In the post above Ed points to Victor Hanson Davis’ identification of “the American way” with the right to make money without restriction.
At another point in the same article, Hanson says the following:
“Race, tribe or religion often defines a nation’s character, either through loose confederations of ethnic or religious blocs … or by equating a citizenry with a shared appearance as reflected in the German word “volk” or the Spanish “raza.” And while the United States was originally crafted largely by white males who improved upon Anglo-Saxon customs and the European Enlightenment, the Founders set in place an “all men are created equal” system that quite logically evolved into the racially blind society of today.
This year a minority of babies born in the United States will resemble the look of the Founding Fathers. Yet America will continue as it was envisioned, as long as those of various races and colors are committed to the country’s original ideals.”

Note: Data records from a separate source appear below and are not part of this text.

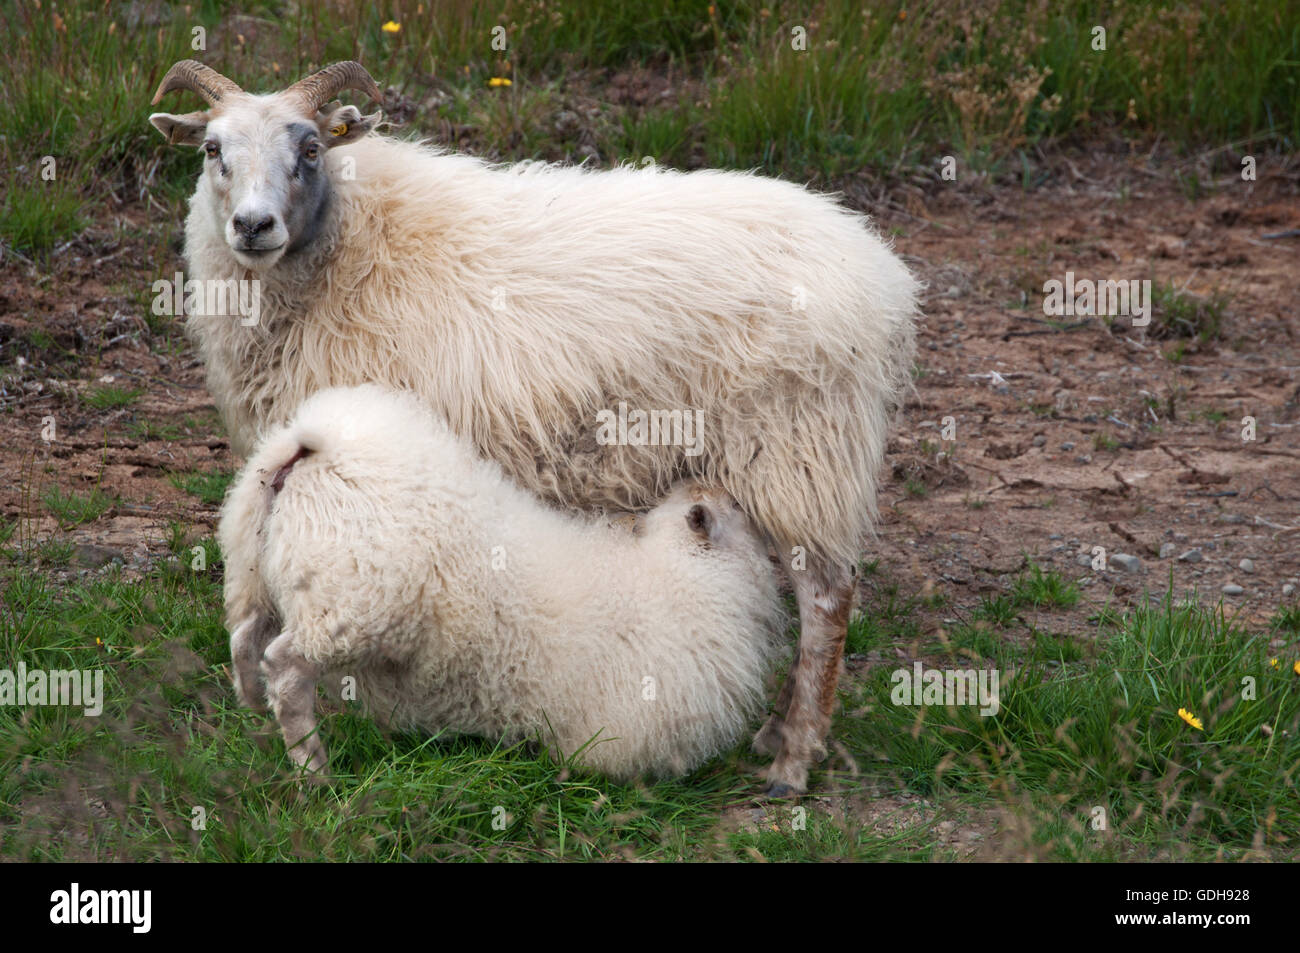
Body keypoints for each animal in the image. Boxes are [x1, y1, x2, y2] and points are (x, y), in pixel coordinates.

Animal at [222, 382, 780, 774]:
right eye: (737, 510)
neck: (679, 577)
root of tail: (314, 447)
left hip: (254, 568)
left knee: (244, 638)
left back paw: (251, 711)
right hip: (348, 610)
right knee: (286, 669)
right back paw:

At the same time, a New York Times editorial today notes the following:
“The [new immigration laws] laws vary in their details but share a common strategy: to make it impossible for people without papers to live without fear.
They give new powers to local police untrained in immigration law. They force businesses to purge work forces and schools to check students’ immigration status. And they greatly increase the danger of unreasonable searches, false arrests, racial profiling and other abuses, not just against immigrants, but anyone who may look like some officer’s idea of an illegal immigrant.
The laws empower local police officers to demand the documents of people they meet, and to detain those they suspect are here illegally. That means they can make warrantless arrests for assumed civil immigration violations, a stunning abuse of power.”
Concern is certainly justified about our nation’s continuing “committment to the country’s original ideals, but the committment of people of “various races and colors” (other than white males) is not necessarily the place to begin.